### DESCRIPTION OF THE TASK
Which lines hold the string "none"? Copy each of them from the material below.

### SUPPLIED MATERIAL
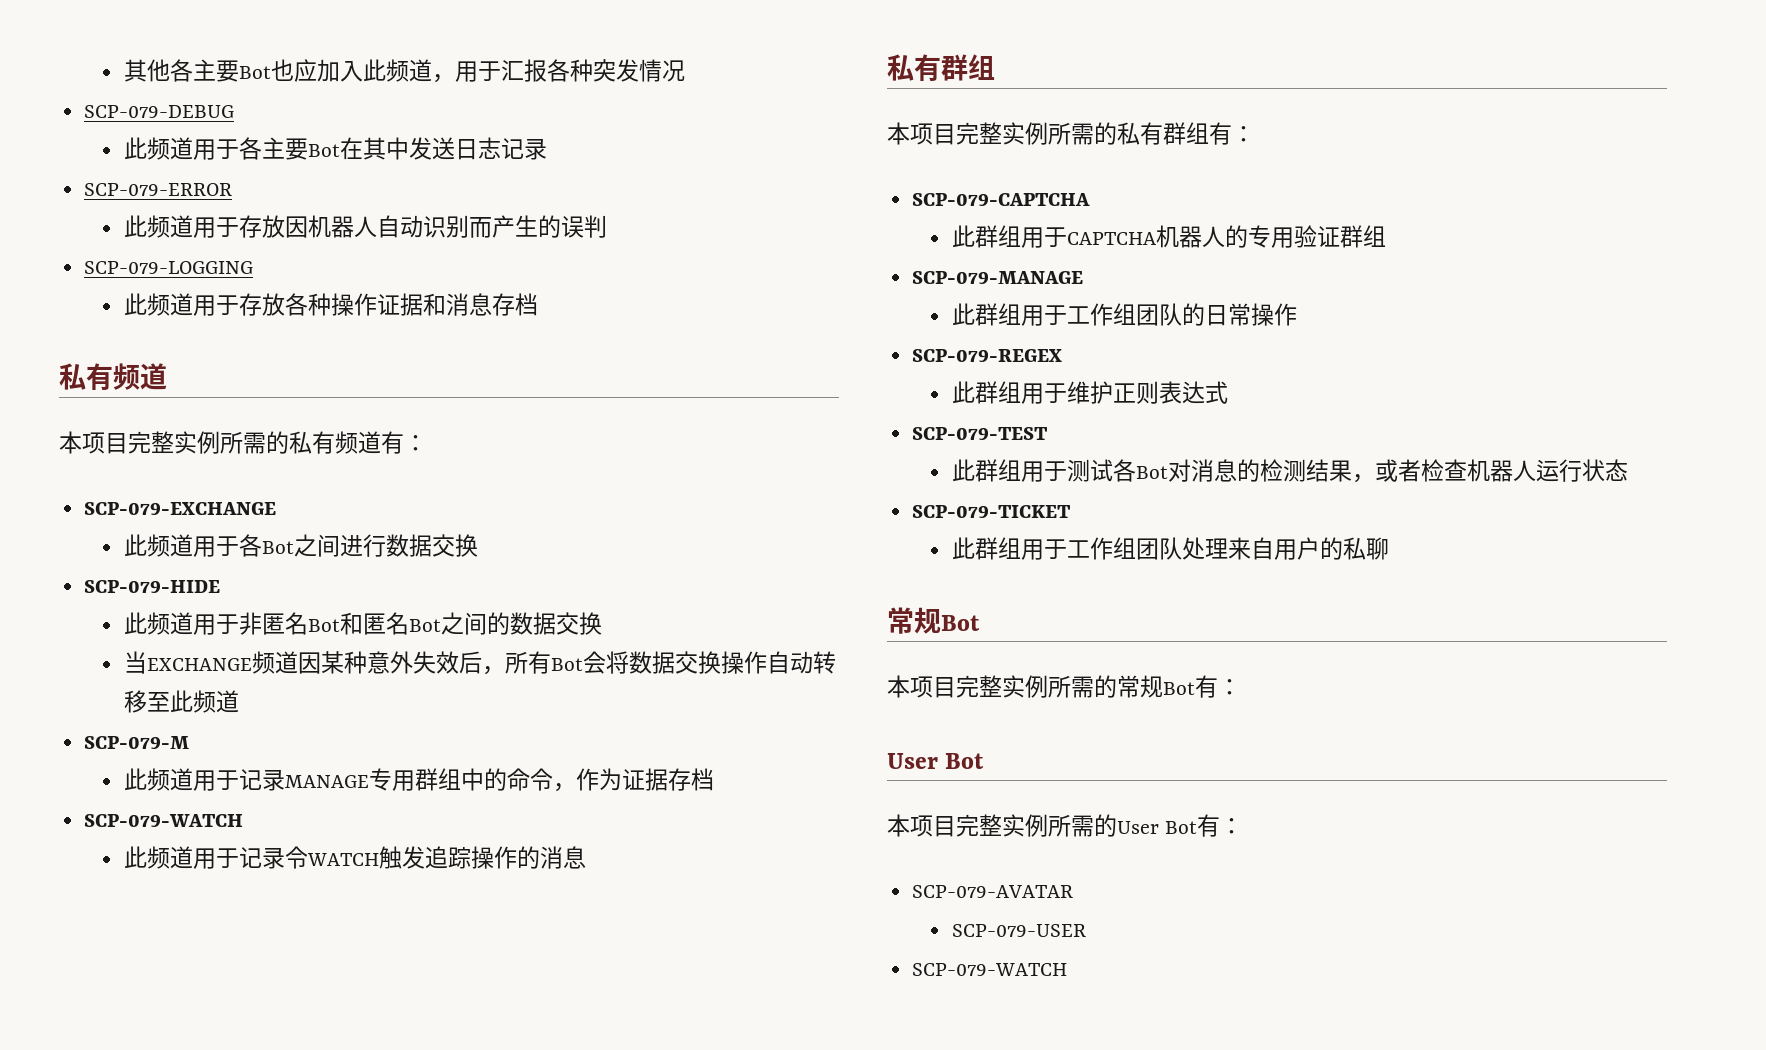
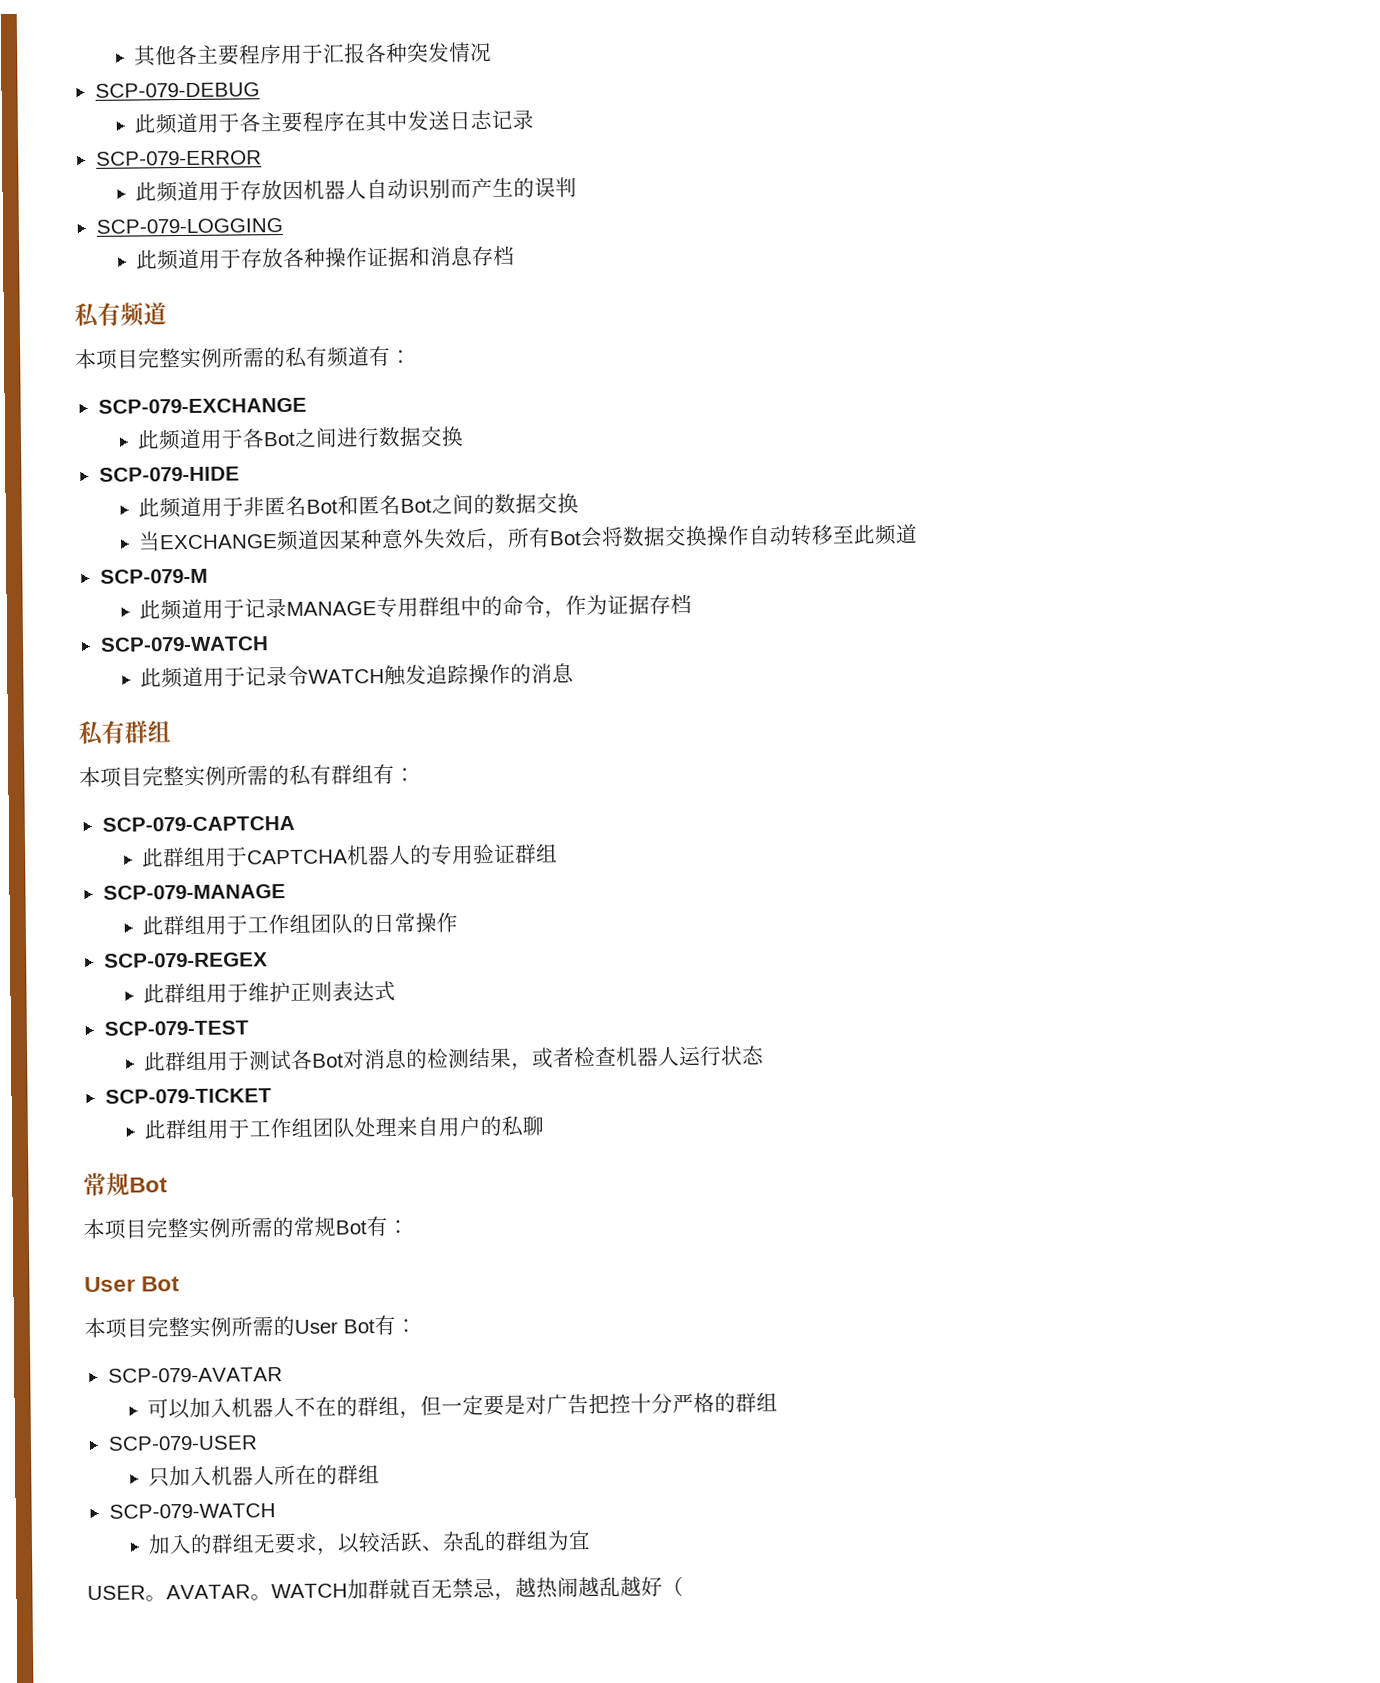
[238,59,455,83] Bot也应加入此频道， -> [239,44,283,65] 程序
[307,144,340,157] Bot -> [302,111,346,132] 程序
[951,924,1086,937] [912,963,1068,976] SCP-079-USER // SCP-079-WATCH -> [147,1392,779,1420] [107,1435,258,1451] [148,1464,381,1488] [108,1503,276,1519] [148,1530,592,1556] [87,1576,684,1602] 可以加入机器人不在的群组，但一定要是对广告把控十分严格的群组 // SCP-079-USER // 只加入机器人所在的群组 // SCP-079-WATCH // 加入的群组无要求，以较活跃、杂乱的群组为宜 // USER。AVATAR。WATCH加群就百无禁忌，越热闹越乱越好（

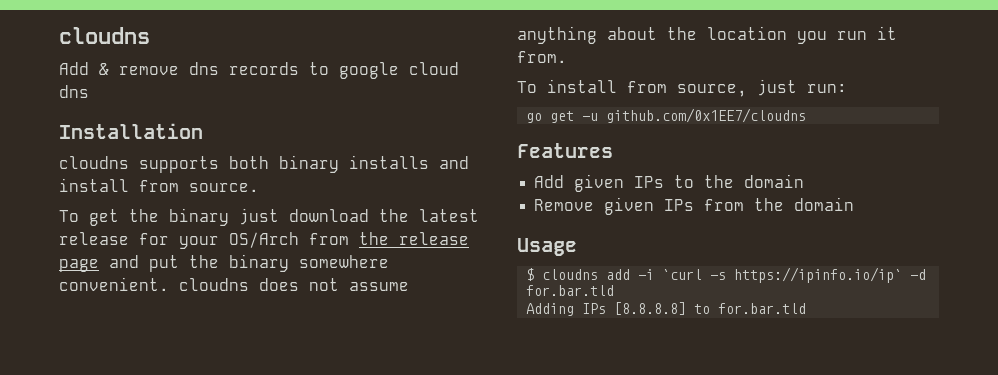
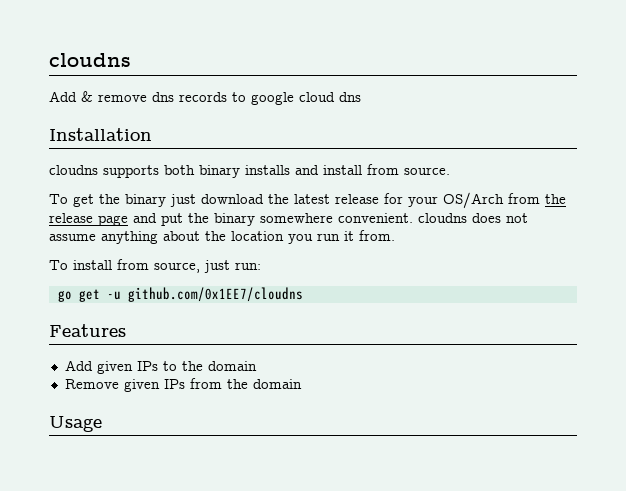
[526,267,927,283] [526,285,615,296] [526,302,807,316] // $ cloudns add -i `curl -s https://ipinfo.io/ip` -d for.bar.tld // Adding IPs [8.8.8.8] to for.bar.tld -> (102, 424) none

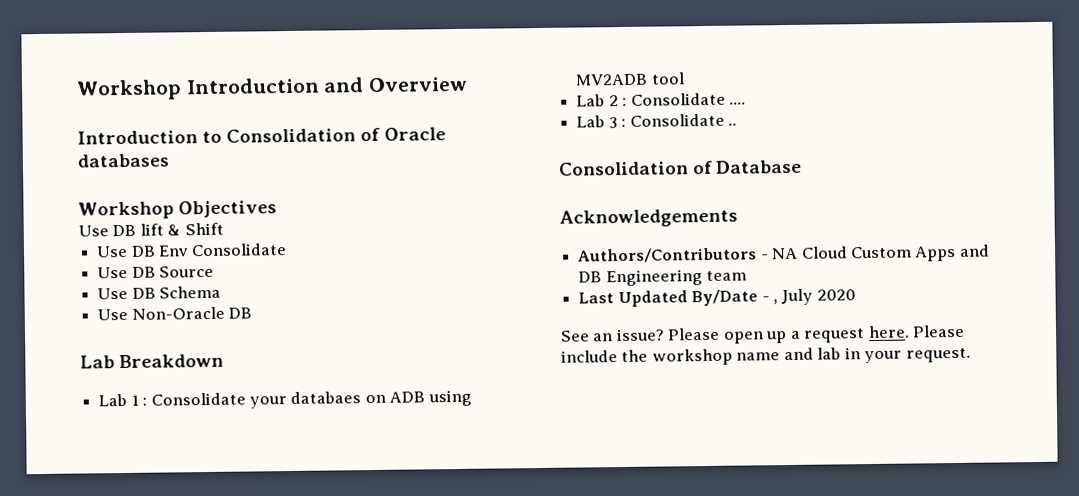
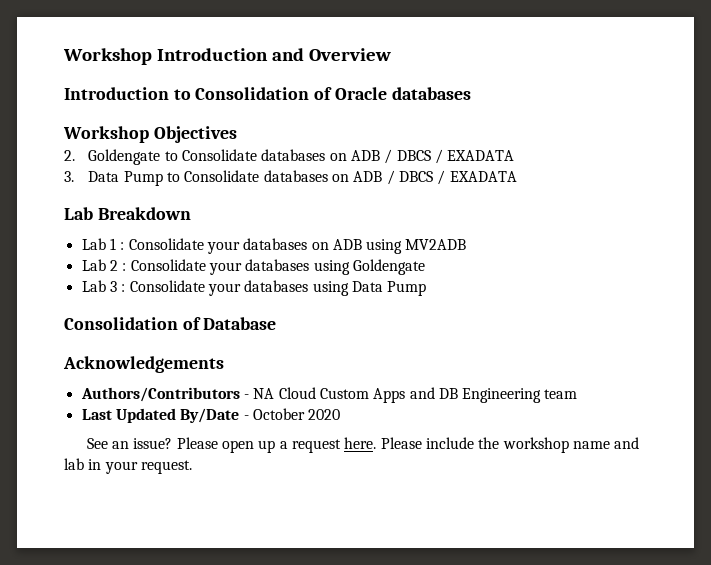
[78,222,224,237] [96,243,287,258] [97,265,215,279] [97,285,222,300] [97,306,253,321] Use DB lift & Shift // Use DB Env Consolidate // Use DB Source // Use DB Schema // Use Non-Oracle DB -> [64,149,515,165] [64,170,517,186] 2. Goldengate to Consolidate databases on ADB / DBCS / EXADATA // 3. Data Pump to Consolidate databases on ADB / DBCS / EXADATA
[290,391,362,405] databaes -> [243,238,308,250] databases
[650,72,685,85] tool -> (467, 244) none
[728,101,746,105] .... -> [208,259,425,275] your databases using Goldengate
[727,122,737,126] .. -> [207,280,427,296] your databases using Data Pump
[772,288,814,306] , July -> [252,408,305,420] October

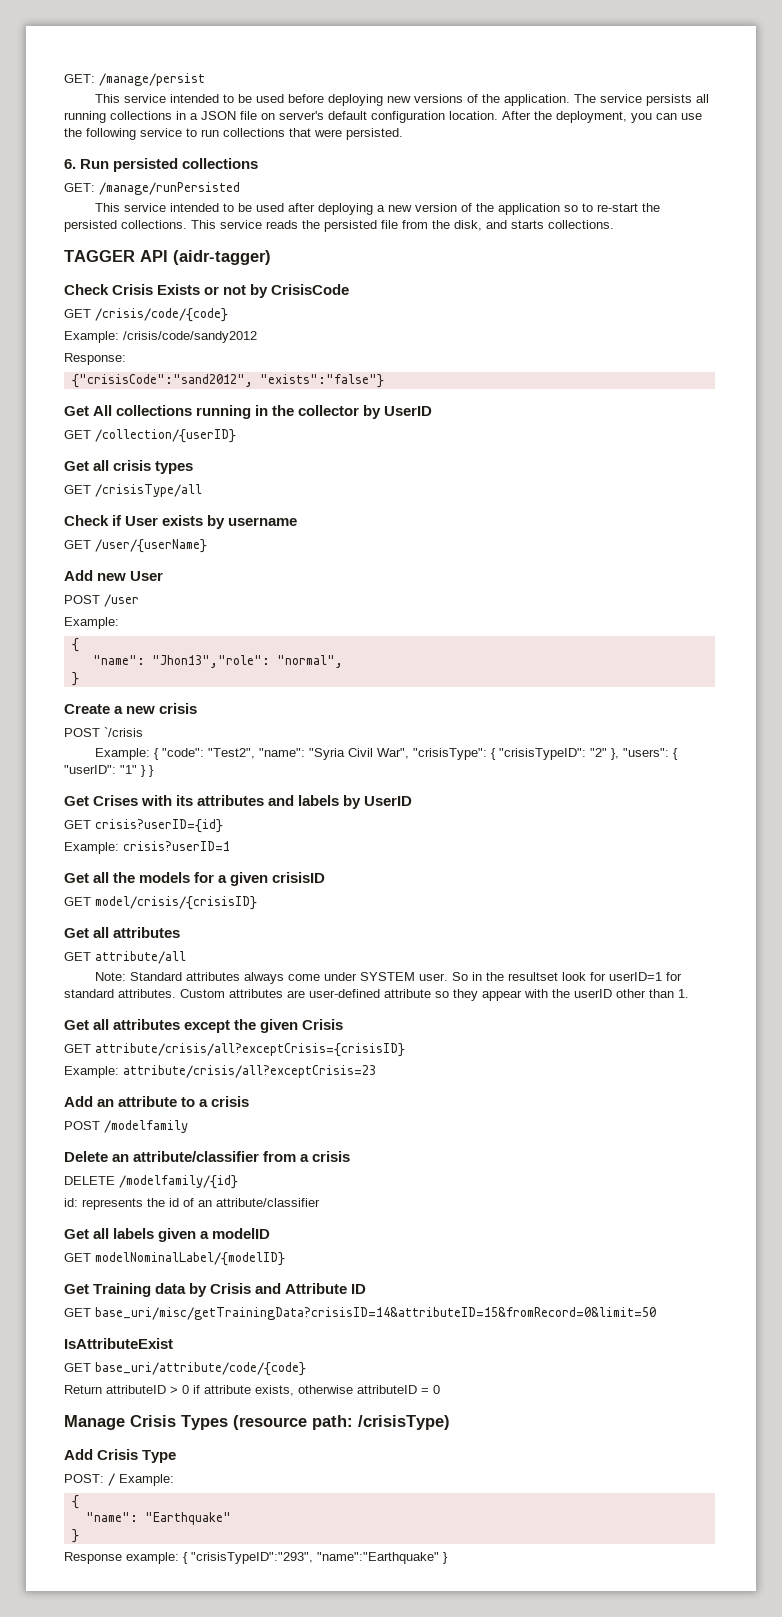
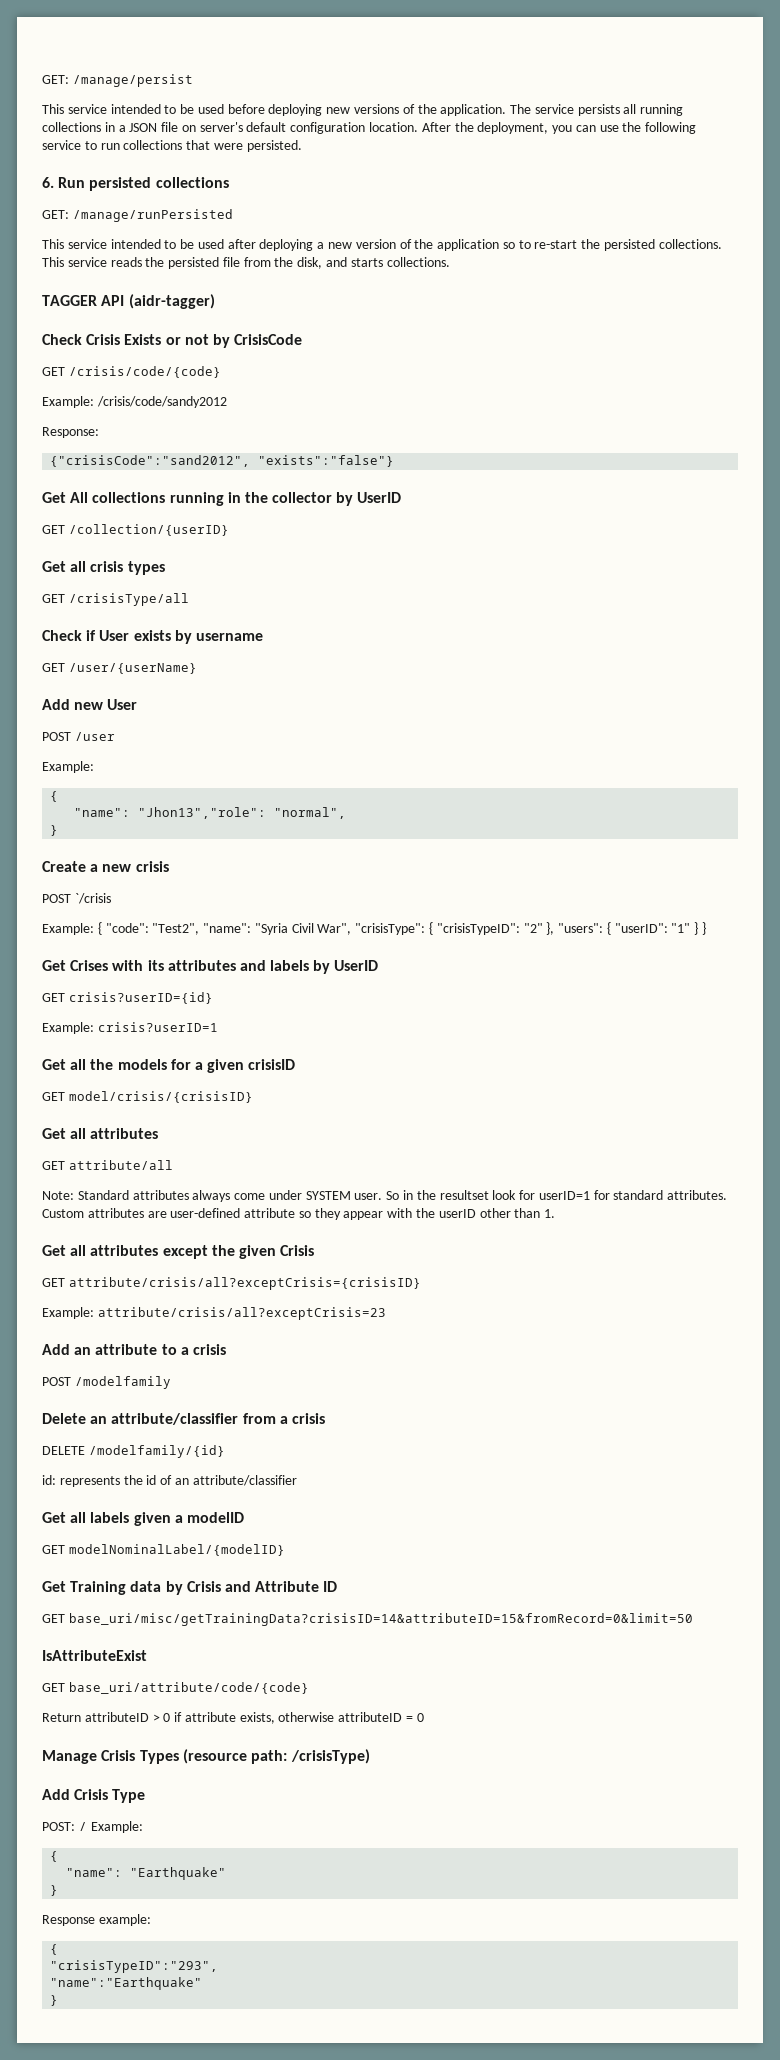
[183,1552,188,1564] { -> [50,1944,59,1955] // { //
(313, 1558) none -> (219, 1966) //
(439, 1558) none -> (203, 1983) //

### TASK ANSWER
[526,267,927,283] [526,285,615,296] [526,302,807,316] // $ cloudns add -i `curl -s https://ipinfo.io/ip` -d for.bar.tld // Adding IPs [8.8.8.8] to for.bar.tld -> (102, 424) none
[650,72,685,85] tool -> (467, 244) none
(313, 1558) none -> (219, 1966) //
(439, 1558) none -> (203, 1983) //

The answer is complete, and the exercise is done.